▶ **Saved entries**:
=== Section Start ===

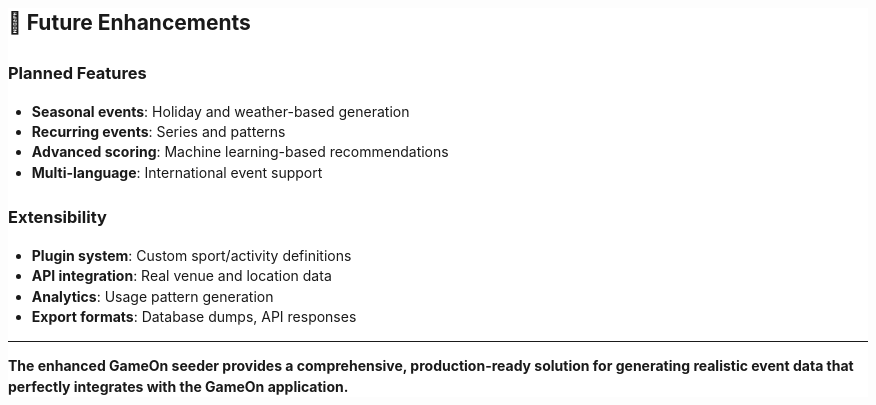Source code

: ## 🔮 Future Enhancements

### **Planned Features**
- **Seasonal events**: Holiday and weather-based generation
- **Recurring events**: Series and patterns
- **Advanced scoring**: Machine learning-based recommendations
- **Multi-language**: International event support

### **Extensibility**
- **Plugin system**: Custom sport/activity definitions
- **API integration**: Real venue and location data
- **Analytics**: Usage pattern generation
- **Export formats**: Database dumps, API responses

---

**The enhanced GameOn seeder provides a comprehensive, production-ready solution for generating realistic event data that perfectly integrates with the GameOn application.**
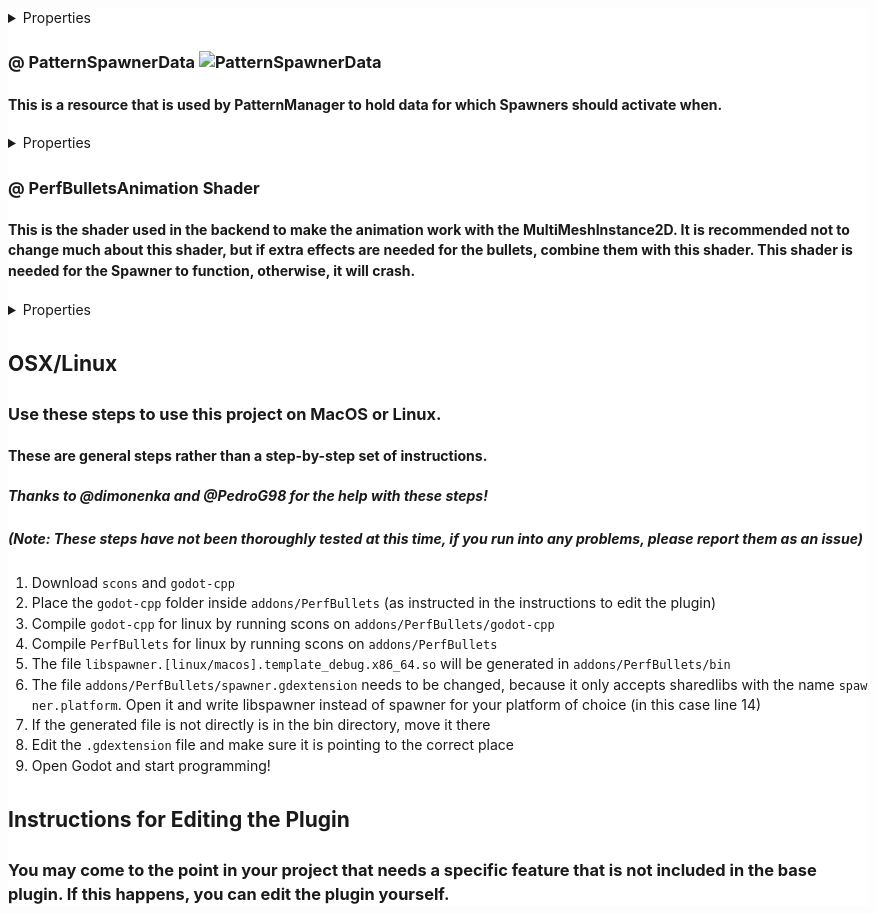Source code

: <details><summary>Properties</summary></details>

### @ PatternSpawnerData ![PatternSpawnerData](https://github.com/Moonzel/Godot-PerfBullets/assets/96361809/466f3252-5434-4977-83b4-9bc8ad571b2e)

#### This is a resource that is used by PatternManager to hold data for which Spawners should activate when.

<details><summary>Properties</summary></details>

### @ PerfBulletsAnimation Shader

#### This is the shader used in the backend to make the animation work with the MultiMeshInstance2D. It is recommended not to change much about this shader, but if extra effects are needed for the bullets, combine them with this shader. This shader is needed for the Spawner to function, otherwise, it will crash. 

<details><summary>Properties</summary></details>

## OSX/Linux
### Use these steps to use this project on MacOS or Linux.
#### These are general steps rather than a step-by-step set of instructions.
##### Thanks to @dimonenka and @PedroG98 for the help with these steps!
##### (Note: These steps have not been thoroughly tested at this time, if you run into any problems, please report them as an issue)
1. Download `scons` and `godot-cpp`
2. Place the `godot-cpp` folder inside `addons/PerfBullets` (as instructed in the instructions to edit the plugin)
3. Compile `godot-cpp` for linux by running scons on `addons/PerfBullets/godot-cpp`
4. Compile `PerfBullets` for linux by running scons on `addons/PerfBullets`
5. The file `libspawner.[linux/macos].template_debug.x86_64.so` will be generated in `addons/PerfBullets/bin`
6. The file `addons/PerfBullets/spawner.gdextension` needs to be changed, because it only accepts sharedlibs with the name `spawner.platform`. Open it and write libspawner instead of spawner for your platform of choice (in this case line 14)
7. If the generated file is not directly is in the bin directory, move it there
8. Edit the `.gdextension` file and make sure it is pointing to the correct place
9. Open Godot and start programming!

## Instructions for Editing the Plugin
### You may come to the point in your project that needs a specific feature that is not included in the base plugin. If this happens, you can edit the plugin yourself.
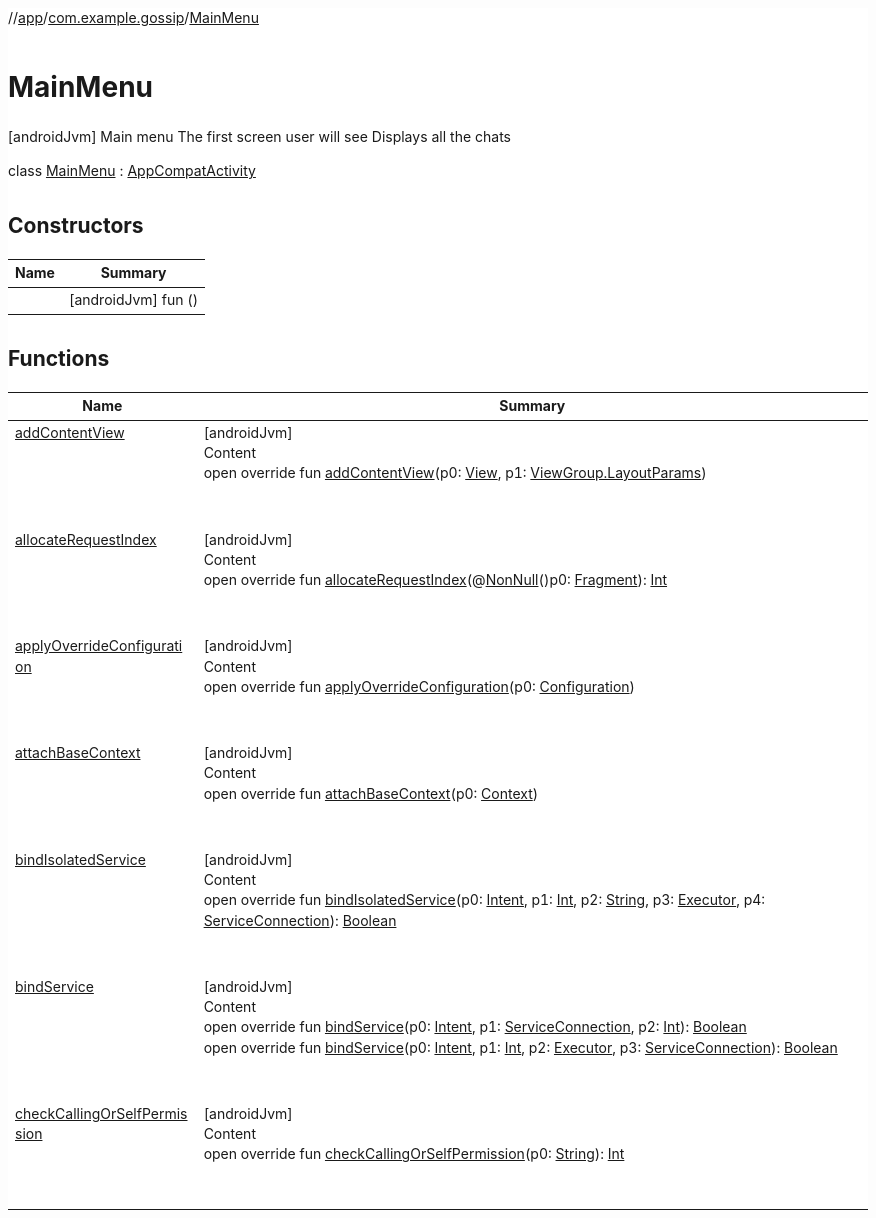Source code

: //[app](../../index.md)/[com.example.gossip](../index.md)/[MainMenu](index.md)



# MainMenu  
 [androidJvm] Main menu The first screen user will see Displays all the chats  
  
class [MainMenu](index.md) : [AppCompatActivity](https://developer.android.com/reference/kotlin/androidx/appcompat/app/AppCompatActivity.html)   


## Constructors  
  
|  Name|  Summary| 
|---|---|
| [<init>](-init-.md)|  [androidJvm] fun [<init>](-init-.md)()   <br>


## Functions  
  
|  Name|  Summary| 
|---|---|
| [addContentView](https://developer.android.com/reference/kotlin/androidx/appcompat/app/AppCompatActivity.html#addContentView-android.view.View-android.view.ViewGroup.LayoutParams-)| [androidJvm]  <br>Content  <br>open override fun [addContentView](https://developer.android.com/reference/kotlin/androidx/appcompat/app/AppCompatActivity.html#addContentView-android.view.View-android.view.ViewGroup.LayoutParams-)(p0: [View](https://developer.android.com/reference/android/view/View.html), p1: [ViewGroup.LayoutParams](https://developer.android.com/reference/android/view/ViewGroup.LayoutParams.html))  <br><br><br>
| [allocateRequestIndex](https://developer.android.com/reference/kotlin/androidx/fragment/app/FragmentActivity.html#allocateRequestIndex-androidx.fragment.app.Fragment-)| [androidJvm]  <br>Content  <br>open override fun [allocateRequestIndex](https://developer.android.com/reference/kotlin/androidx/fragment/app/FragmentActivity.html#allocateRequestIndex-androidx.fragment.app.Fragment-)(@[NonNull](https://developer.android.com/reference/kotlin/androidx/annotation/NonNull.html)()p0: [Fragment](https://developer.android.com/reference/kotlin/androidx/fragment/app/Fragment.html)): [Int](https://kotlinlang.org/api/latest/jvm/stdlib/kotlin/-int/index.html)  <br><br><br>
| [applyOverrideConfiguration](https://developer.android.com/reference/android/view/ContextThemeWrapper.html#applyOverrideConfiguration-android.content.res.Configuration-)| [androidJvm]  <br>Content  <br>open override fun [applyOverrideConfiguration](https://developer.android.com/reference/android/view/ContextThemeWrapper.html#applyOverrideConfiguration-android.content.res.Configuration-)(p0: [Configuration](https://developer.android.com/reference/android/content/res/Configuration.html))  <br><br><br>
| [attachBaseContext](https://developer.android.com/reference/kotlin/androidx/appcompat/app/AppCompatActivity.html#attachBaseContext-android.content.Context-)| [androidJvm]  <br>Content  <br>open override fun [attachBaseContext](https://developer.android.com/reference/kotlin/androidx/appcompat/app/AppCompatActivity.html#attachBaseContext-android.content.Context-)(p0: [Context](https://developer.android.com/reference/android/content/Context.html))  <br><br><br>
| [bindIsolatedService](https://developer.android.com/reference/android/content/ContextWrapper.html#bindIsolatedService-android.content.Intent-kotlin.Int-kotlin.String-java.util.concurrent.Executor-android.content.ServiceConnection-)| [androidJvm]  <br>Content  <br>open override fun [bindIsolatedService](https://developer.android.com/reference/android/content/ContextWrapper.html#bindIsolatedService-android.content.Intent-kotlin.Int-kotlin.String-java.util.concurrent.Executor-android.content.ServiceConnection-)(p0: [Intent](https://developer.android.com/reference/android/content/Intent.html), p1: [Int](https://kotlinlang.org/api/latest/jvm/stdlib/kotlin/-int/index.html), p2: [String](https://kotlinlang.org/api/latest/jvm/stdlib/kotlin/-string/index.html), p3: [Executor](https://developer.android.com/reference/java/util/concurrent/Executor.html), p4: [ServiceConnection](https://developer.android.com/reference/android/content/ServiceConnection.html)): [Boolean](https://kotlinlang.org/api/latest/jvm/stdlib/kotlin/-boolean/index.html)  <br><br><br>
| [bindService](https://developer.android.com/reference/android/content/ContextWrapper.html#bindService-android.content.Intent-android.content.ServiceConnection-kotlin.Int-)| [androidJvm]  <br>Content  <br>open override fun [bindService](https://developer.android.com/reference/android/content/ContextWrapper.html#bindService-android.content.Intent-android.content.ServiceConnection-kotlin.Int-)(p0: [Intent](https://developer.android.com/reference/android/content/Intent.html), p1: [ServiceConnection](https://developer.android.com/reference/android/content/ServiceConnection.html), p2: [Int](https://kotlinlang.org/api/latest/jvm/stdlib/kotlin/-int/index.html)): [Boolean](https://kotlinlang.org/api/latest/jvm/stdlib/kotlin/-boolean/index.html)  <br>open override fun [bindService](https://developer.android.com/reference/android/content/ContextWrapper.html#bindService-android.content.Intent-kotlin.Int-java.util.concurrent.Executor-android.content.ServiceConnection-)(p0: [Intent](https://developer.android.com/reference/android/content/Intent.html), p1: [Int](https://kotlinlang.org/api/latest/jvm/stdlib/kotlin/-int/index.html), p2: [Executor](https://developer.android.com/reference/java/util/concurrent/Executor.html), p3: [ServiceConnection](https://developer.android.com/reference/android/content/ServiceConnection.html)): [Boolean](https://kotlinlang.org/api/latest/jvm/stdlib/kotlin/-boolean/index.html)  <br><br><br>
| [checkCallingOrSelfPermission](https://developer.android.com/reference/android/content/ContextWrapper.html#checkCallingOrSelfPermission-kotlin.String-)| [androidJvm]  <br>Content  <br>open override fun [checkCallingOrSelfPermission](https://developer.android.com/reference/android/content/ContextWrapper.html#checkCallingOrSelfPermission-kotlin.String-)(p0: [String](https://kotlinlang.org/api/latest/jvm/stdlib/kotlin/-string/index.html)): [Int](https://kotlinlang.org/api/latest/jvm/stdlib/kotlin/-int/index.html)  <br><br><br>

=== Section End ===

▶ **WHAT IS REQUIRED**: Collect every line of the data above that contains the string "scons", and copy each one out in full.

▶ **EXPECTED OUTPUT**:
1. Download `scons` and `godot-cpp`
3. Compile `godot-cpp` for linux by running scons on `addons/PerfBullets/godot-cpp`
4. Compile `PerfBullets` for linux by running scons on `addons/PerfBullets`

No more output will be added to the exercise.